3258 Tor Didriksen	2010-12-10
      Bug #58782 Missing rows with SELECT .. WHERE .. IN subquery with full GROUP BY and no aggr
      
      The missing results were caused by a 'group by' which was transformed to an 'order by'.
     @ mysql-test/r/explain.result
        New explain result, the group by can be eliminated.
     @ mysql-test/r/group_by.result
        New test case.
     @ mysql-test/r/myisam_mrr.result
        New explain result, the group by can be eliminated.
     @ mysql-test/r/myisam_mrr_cost.result
        New explain result, the group by can be eliminated.
     @ mysql-test/r/myisam_mrr_cost_icp.result
        New explain result, the group by can be eliminated.
     @ mysql-test/r/myisam_mrr_icp.result
        New explain result, the group by can be eliminated.
     @ mysql-test/r/myisam_mrr_none.result
        New explain result, the group by can be eliminated.

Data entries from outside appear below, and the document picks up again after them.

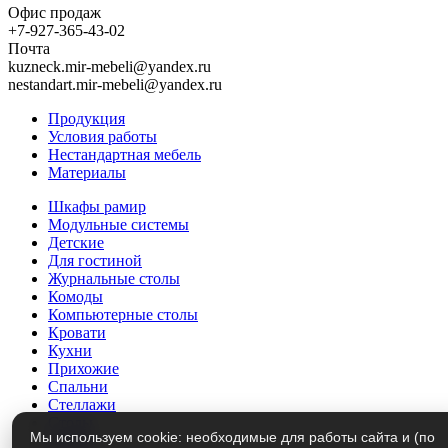
Офис продаж
+7-927-365-43-02
Почта
kuzneck.mir-mebeli@yandex.ru
nestandart.mir-mebeli@yandex.ru
Продукция
Условия работы
Нестандартная мебель
Материалы
Шкафы рамир
Модульные системы
Детские
Для гостиной
Журнальные столы
Комоды
Компьютерные столы
Кровати
Кухни
Прихожие
Спальни
Стеллажи
Столы
Мы используем cookie: необходимые для работы сайта и (по
Трюмо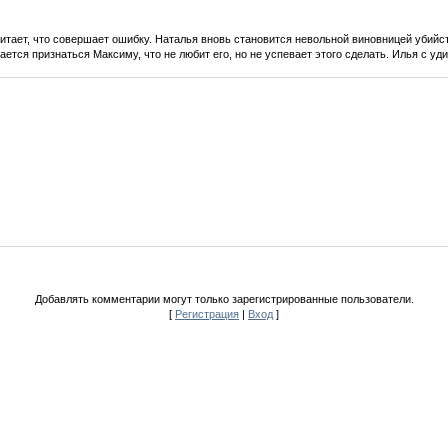
считает, что совершает ошибку. Наталья вновь становится невольной виновницей убийс
тся признаться Максиму, что не любит его, но не успевает этого сделать. Илья с удив
Добавлять комментарии могут только зарегистрированные пользователи.
[
Регистрация
|
Вход
]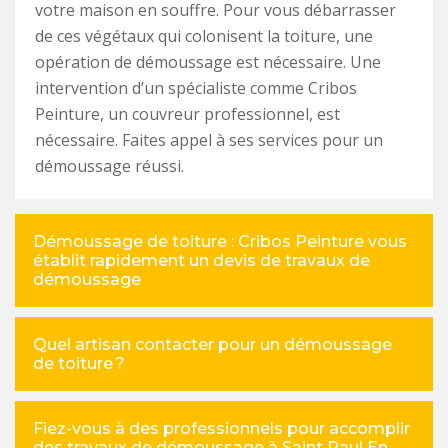
votre maison en souffre. Pour vous débarrasser
de ces végétaux qui colonisent la toiture, une
opération de démoussage est nécessaire. Une
intervention d’un spécialiste comme Cribos
Peinture, un couvreur professionnel, est
nécessaire. Faites appel à ses services pour un
démoussage réussi.
Démoussage de toiture : Cribos Peinture vous
établit rapidement un devis de travaux de
démoussage
Quel artisan contacter pour un démoussage
de toiture ?
Fiez-vous à des professionnels pour accomplir
des travaux de démoussage à Saint Paul En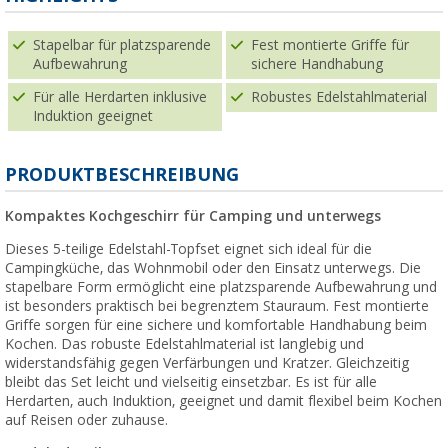
Stapelbar für platzsparende
Fest montierte Griffe für
Aufbewahrung
sichere Handhabung
Für alle Herdarten inklusive
Robustes Edelstahlmaterial
Induktion geeignet
PRODUKTBESCHREIBUNG
Kompaktes Kochgeschirr für Camping und unterwegs
Dieses 5-teilige Edelstahl-Topfset eignet sich ideal für die
Campingküche, das Wohnmobil oder den Einsatz unterwegs. Die
stapelbare Form ermöglicht eine platzsparende Aufbewahrung und
ist besonders praktisch bei begrenztem Stauraum. Fest montierte
Griffe sorgen für eine sichere und komfortable Handhabung beim
Kochen. Das robuste Edelstahlmaterial ist langlebig und
widerstandsfähig gegen Verfärbungen und Kratzer. Gleichzeitig
bleibt das Set leicht und vielseitig einsetzbar. Es ist für alle
Herdarten, auch Induktion, geeignet und damit flexibel beim Kochen
auf Reisen oder zuhause.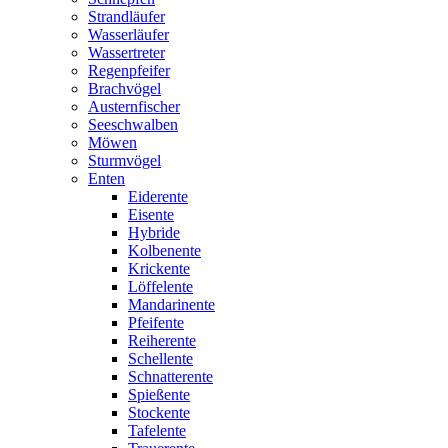
Strandläufer
Wasserläufer
Wassertreter
Regenpfeifer
Brachvögel
Austernfischer
Seeschwalben
Möwen
Sturmvögel
Enten
Eiderente
Eisente
Hybride
Kolbenente
Krickente
Löffelente
Mandarinente
Pfeifente
Reiherente
Schellente
Schnatterente
Spießente
Stockente
Tafelente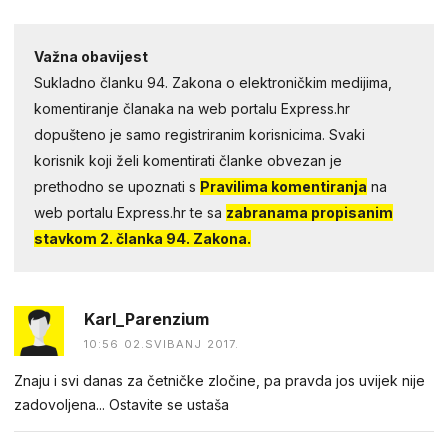
Važna obavijest
Sukladno članku 94. Zakona o elektroničkim medijima,
komentiranje članaka na web portalu Express.hr
dopušteno je samo registriranim korisnicima. Svaki
korisnik koji želi komentirati članke obvezan je
prethodno se upoznati s
Pravilima komentiranja
na
web portalu Express.hr te sa
zabranama propisanim
stavkom 2. članka 94. Zakona.
Karl_Parenzium
10:56 02.SVIBANJ 2017.
Znaju i svi danas za četničke zločine, pa pravda jos uvijek nije
zadovoljena... Ostavite se ustaša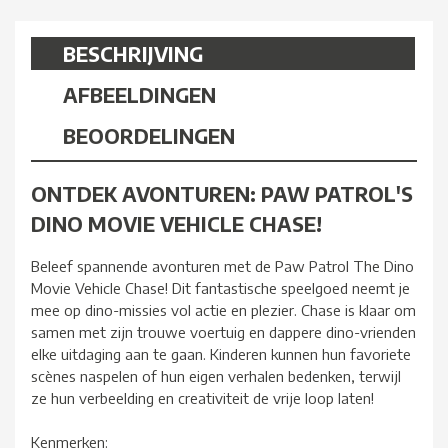
BESCHRIJVING
AFBEELDINGEN
BEOORDELINGEN
ONTDEK AVONTUREN: PAW PATROL'S
DINO MOVIE VEHICLE CHASE!
Beleef spannende avonturen met de Paw Patrol The Dino
Movie Vehicle Chase! Dit fantastische speelgoed neemt je
mee op dino-missies vol actie en plezier. Chase is klaar om
samen met zijn trouwe voertuig en dappere dino-vrienden
elke uitdaging aan te gaan. Kinderen kunnen hun favoriete
scènes naspelen of hun eigen verhalen bedenken, terwijl
ze hun verbeelding en creativiteit de vrije loop laten!
Kenmerken: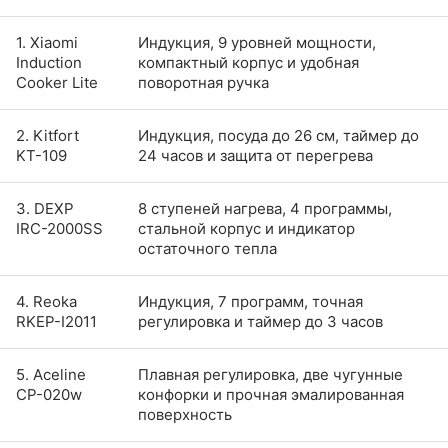
1. Xiaomi
Индукция, 9 уровней мощности,
Induction
компактный корпус и удобная
Cooker Lite
поворотная ручка
2. Kitfort
Индукция, посуда до 26 см, таймер до
KT-109
24 часов и защита от перегрева
3. DEXP
8 ступеней нагрева, 4 программы,
IRC-2000SS
стальной корпус и индикатор
остаточного тепла
4. Reoka
Индукция, 7 программ, точная
RKEP-I2011
регулировка и таймер до 3 часов
5. Aceline
Плавная регулировка, две чугунные
CP-020w
конфорки и прочная эмалированная
поверхность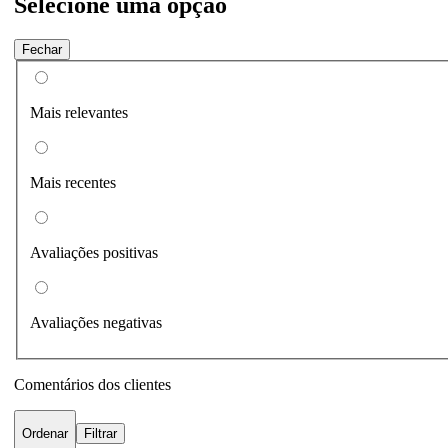
Selecione uma opção
Fechar
Mais relevantes
Mais recentes
Avaliações positivas
Avaliações negativas
Comentários dos clientes
Ordenar
Filtrar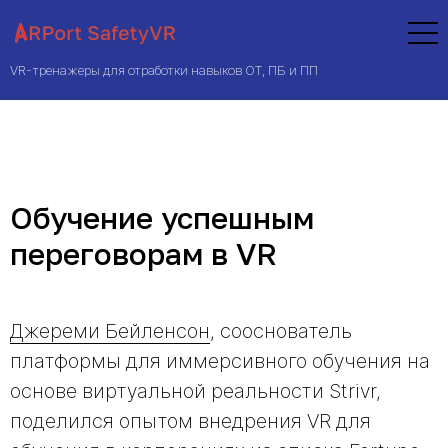
VR-тренажеры для отработки навыков ОТ, ПБ и ПП
Обучение успешным
переговорам в VR
Джереми Бейленсон
, сооснователь
платформы для иммерсивного обучения на
основе виртуальной реальности Strivr,
поделился опытом внедрения VR для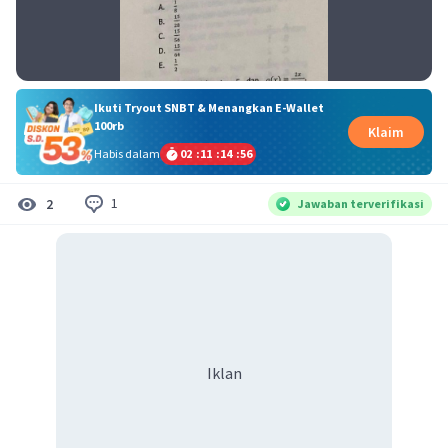
Ikuti Tryout SNBT & Menangkan E-Wallet
100rb
Klaim
Habis dalam
02
:
11
:
14
:
56
1
2
Jawaban terverifikasi
Iklan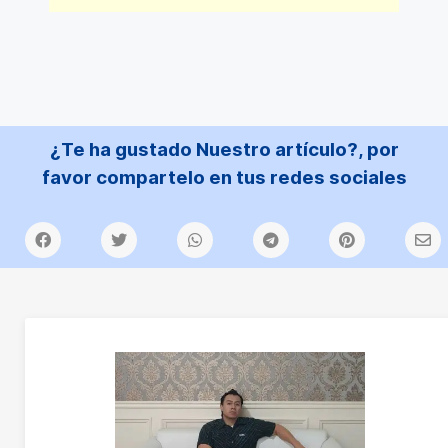
¿Te ha gustado Nuestro artículo?, por
favor compartelo en tus redes sociales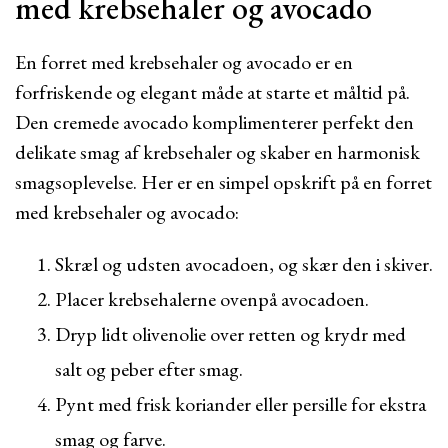
med krebsehaler og avocado
En forret med krebsehaler og avocado er en
forfriskende og elegant måde at starte et måltid på.
Den cremede avocado komplimenterer perfekt den
delikate smag af krebsehaler og skaber en harmonisk
smagsoplevelse. Her er en simpel opskrift på en forret
med krebsehaler og avocado:
Skræl og udsten avocadoen, og skær den i skiver.
Placer krebsehalerne ovenpå avocadoen.
Dryp lidt olivenolie over retten og krydr med
salt og peber efter smag.
Pynt med frisk koriander eller persille for ekstra
smag og farve.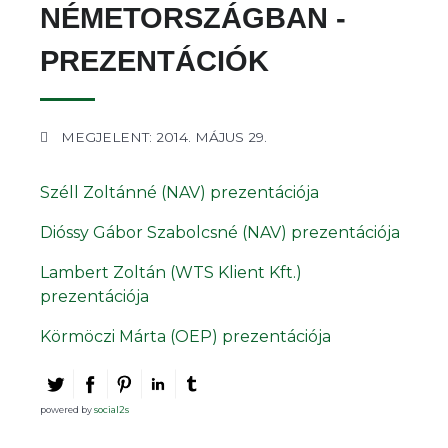
NÉMETORSZÁGBAN -
PREZENTÁCIÓK
MEGJELENT: 2014. MÁJUS 29.
Széll Zoltánné (NAV) prezentációja
Dióssy Gábor Szabolcsné (NAV) prezentációja
Lambert Zoltán (WTS Klient Kft.)
prezentációja
Körmöczi Márta (OEP) prezentációja
powered by
social2s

     @ mysql-test/r/order_by_icp_mrr.result
        New (correct) result.
     @ mysql-test/r/order_by_none.result
        New (correct) result.
     @ mysql-test/t/group_by.test
        New test case.
     @ sql/sql_select.cc
        If the query as a GROUP BY, which can be converted to an ORDER BY,
        we can eliminate it for subqueries.